▶ **Data shown**
-- Opening Marker --

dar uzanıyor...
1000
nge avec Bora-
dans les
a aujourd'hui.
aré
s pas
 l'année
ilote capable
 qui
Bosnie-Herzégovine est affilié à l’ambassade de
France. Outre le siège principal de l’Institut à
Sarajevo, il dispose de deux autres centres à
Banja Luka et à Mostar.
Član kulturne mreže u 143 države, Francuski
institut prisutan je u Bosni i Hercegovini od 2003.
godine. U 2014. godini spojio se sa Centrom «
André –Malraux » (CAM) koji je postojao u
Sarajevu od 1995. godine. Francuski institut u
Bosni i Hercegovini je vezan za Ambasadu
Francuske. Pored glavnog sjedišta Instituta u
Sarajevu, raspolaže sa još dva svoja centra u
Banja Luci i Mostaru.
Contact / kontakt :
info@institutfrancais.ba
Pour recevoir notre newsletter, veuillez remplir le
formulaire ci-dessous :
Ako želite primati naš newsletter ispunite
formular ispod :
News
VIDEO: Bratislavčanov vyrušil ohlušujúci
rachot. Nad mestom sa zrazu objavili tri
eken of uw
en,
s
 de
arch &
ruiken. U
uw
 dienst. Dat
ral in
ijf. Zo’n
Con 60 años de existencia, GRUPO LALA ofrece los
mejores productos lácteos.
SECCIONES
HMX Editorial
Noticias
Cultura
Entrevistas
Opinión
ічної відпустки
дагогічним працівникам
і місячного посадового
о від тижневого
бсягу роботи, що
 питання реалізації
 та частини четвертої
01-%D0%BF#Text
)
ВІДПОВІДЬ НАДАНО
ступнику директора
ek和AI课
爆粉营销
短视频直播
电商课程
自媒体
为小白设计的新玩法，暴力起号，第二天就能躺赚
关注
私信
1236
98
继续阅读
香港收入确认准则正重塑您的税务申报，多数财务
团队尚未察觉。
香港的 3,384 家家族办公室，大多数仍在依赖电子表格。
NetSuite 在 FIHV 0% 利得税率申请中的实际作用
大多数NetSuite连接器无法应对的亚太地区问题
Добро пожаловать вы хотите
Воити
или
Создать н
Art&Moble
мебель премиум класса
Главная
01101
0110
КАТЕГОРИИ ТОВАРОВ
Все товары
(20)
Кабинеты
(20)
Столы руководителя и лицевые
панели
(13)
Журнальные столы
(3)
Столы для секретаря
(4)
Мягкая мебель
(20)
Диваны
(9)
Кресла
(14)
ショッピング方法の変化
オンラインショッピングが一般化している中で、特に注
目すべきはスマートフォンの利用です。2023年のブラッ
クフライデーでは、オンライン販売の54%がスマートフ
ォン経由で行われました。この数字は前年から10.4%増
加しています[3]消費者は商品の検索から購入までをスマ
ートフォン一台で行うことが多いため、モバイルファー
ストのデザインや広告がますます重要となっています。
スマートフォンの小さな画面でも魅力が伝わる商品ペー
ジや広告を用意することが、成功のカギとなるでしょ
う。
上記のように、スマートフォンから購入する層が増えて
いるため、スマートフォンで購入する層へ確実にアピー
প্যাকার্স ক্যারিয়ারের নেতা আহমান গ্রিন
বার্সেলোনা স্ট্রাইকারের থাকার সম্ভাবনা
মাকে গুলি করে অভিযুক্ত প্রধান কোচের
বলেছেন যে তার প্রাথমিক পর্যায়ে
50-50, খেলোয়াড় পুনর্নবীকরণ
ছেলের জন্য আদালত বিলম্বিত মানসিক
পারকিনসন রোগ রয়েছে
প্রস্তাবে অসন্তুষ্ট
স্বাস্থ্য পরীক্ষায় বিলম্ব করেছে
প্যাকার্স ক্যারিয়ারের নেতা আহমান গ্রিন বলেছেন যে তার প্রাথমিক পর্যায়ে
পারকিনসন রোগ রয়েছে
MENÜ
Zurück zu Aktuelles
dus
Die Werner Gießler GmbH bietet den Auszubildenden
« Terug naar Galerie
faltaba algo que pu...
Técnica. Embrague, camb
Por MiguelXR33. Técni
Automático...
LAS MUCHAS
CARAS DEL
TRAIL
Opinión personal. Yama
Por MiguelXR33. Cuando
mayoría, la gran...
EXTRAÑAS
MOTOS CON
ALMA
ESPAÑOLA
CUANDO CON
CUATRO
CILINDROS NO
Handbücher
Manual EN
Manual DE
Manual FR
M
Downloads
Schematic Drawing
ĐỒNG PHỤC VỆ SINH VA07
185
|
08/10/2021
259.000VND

-- Closing Marker --

▶ **What this task involves**
Write out every record shown above, word for word.

▶ **Output of the exercise**
dar uzanıyor...
1000
nge avec Bora-
dans les
a aujourd'hui.
aré
s pas
 l'année
ilote capable
 qui
Bosnie-Herzégovine est affilié à l’ambassade de
France. Outre le siège principal de l’Institut à
Sarajevo, il dispose de deux autres centres à
Banja Luka et à Mostar.
Član kulturne mreže u 143 države, Francuski
institut prisutan je u Bosni i Hercegovini od 2003.
godine. U 2014. godini spojio se sa Centrom «
André –Malraux » (CAM) koji je postojao u
Sarajevu od 1995. godine. Francuski institut u
Bosni i Hercegovini je vezan za Ambasadu
Francuske. Pored glavnog sjedišta Instituta u
Sarajevu, raspolaže sa još dva svoja centra u
Banja Luci i Mostaru.
Contact / kontakt :
info@institutfrancais.ba
Pour recevoir notre newsletter, veuillez remplir le
formulaire ci-dessous :
Ako želite primati naš newsletter ispunite
formular ispod :
News
VIDEO: Bratislavčanov vyrušil ohlušujúci
rachot. Nad mestom sa zrazu objavili tri
eken of uw
en,
s
 de
arch &
ruiken. U
uw
 dienst. Dat
ral in
ijf. Zo’n
Con 60 años de existencia, GRUPO LALA ofrece los
mejores productos lácteos.
SECCIONES
HMX Editorial
Noticias
Cultura
Entrevistas
Opinión
ічної відпустки
дагогічним працівникам
і місячного посадового
о від тижневого
бсягу роботи, що
 питання реалізації
 та частини четвертої
01-%D0%BF#Text
)
ВІДПОВІДЬ НАДАНО
ступнику директора
ek和AI课
爆粉营销
短视频直播
电商课程
自媒体
为小白设计的新玩法，暴力起号，第二天就能躺赚
关注
私信
1236
98
继续阅读
香港收入确认准则正重塑您的税务申报，多数财务
团队尚未察觉。
香港的 3,384 家家族办公室，大多数仍在依赖电子表格。
NetSuite 在 FIHV 0% 利得税率申请中的实际作用
大多数NetSuite连接器无法应对的亚太地区问题
Добро пожаловать вы хотите
Воити
или
Создать н
Art&Moble
мебель премиум класса
Главная
01101
0110
КАТЕГОРИИ ТОВАРОВ
Все товары
(20)
Кабинеты
(20)
Столы руководителя и лицевые
панели
(13)
Журнальные столы
(3)
Столы для секретаря
(4)
Мягкая мебель
(20)
Диваны
(9)
Кресла
(14)
ショッピング方法の変化
オンラインショッピングが一般化している中で、特に注
目すべきはスマートフォンの利用です。2023年のブラッ
クフライデーでは、オンライン販売の54%がスマートフ
ォン経由で行われました。この数字は前年から10.4%増
加しています[3]消費者は商品の検索から購入までをスマ
ートフォン一台で行うことが多いため、モバイルファー
ストのデザインや広告がますます重要となっています。
スマートフォンの小さな画面でも魅力が伝わる商品ペー
ジや広告を用意することが、成功のカギとなるでしょ
う。
上記のように、スマートフォンから購入する層が増えて
いるため、スマートフォンで購入する層へ確実にアピー
প্যাকার্স ক্যারিয়ারের নেতা আহমান গ্রিন
বার্সেলোনা স্ট্রাইকারের থাকার সম্ভাবনা
মাকে গুলি করে অভিযুক্ত প্রধান কোচের
বলেছেন যে তার প্রাথমিক পর্যায়ে
50-50, খেলোয়াড় পুনর্নবীকরণ
ছেলের জন্য আদালত বিলম্বিত মানসিক
পারকিনসন রোগ রয়েছে
প্রস্তাবে অসন্তুষ্ট
স্বাস্থ্য পরীক্ষায় বিলম্ব করেছে
প্যাকার্স ক্যারিয়ারের নেতা আহমান গ্রিন বলেছেন যে তার প্রাথমিক পর্যায়ে
পারকিনসন রোগ রয়েছে
MENÜ
Zurück zu Aktuelles
dus
Die Werner Gießler GmbH bietet den Auszubildenden
« Terug naar Galerie
faltaba algo que pu...
Técnica. Embrague, camb
Por MiguelXR33. Técni
Automático...
LAS MUCHAS
CARAS DEL
TRAIL
Opinión personal. Yama
Por MiguelXR33. Cuando
mayoría, la gran...
EXTRAÑAS
MOTOS CON
ALMA
ESPAÑOLA
CUANDO CON
CUATRO
CILINDROS NO
Handbücher
Manual EN
Manual DE
Manual FR
M
Downloads
Schematic Drawing
ĐỒNG PHỤC VỆ SINH VA07
185
|
08/10/2021
259.000VND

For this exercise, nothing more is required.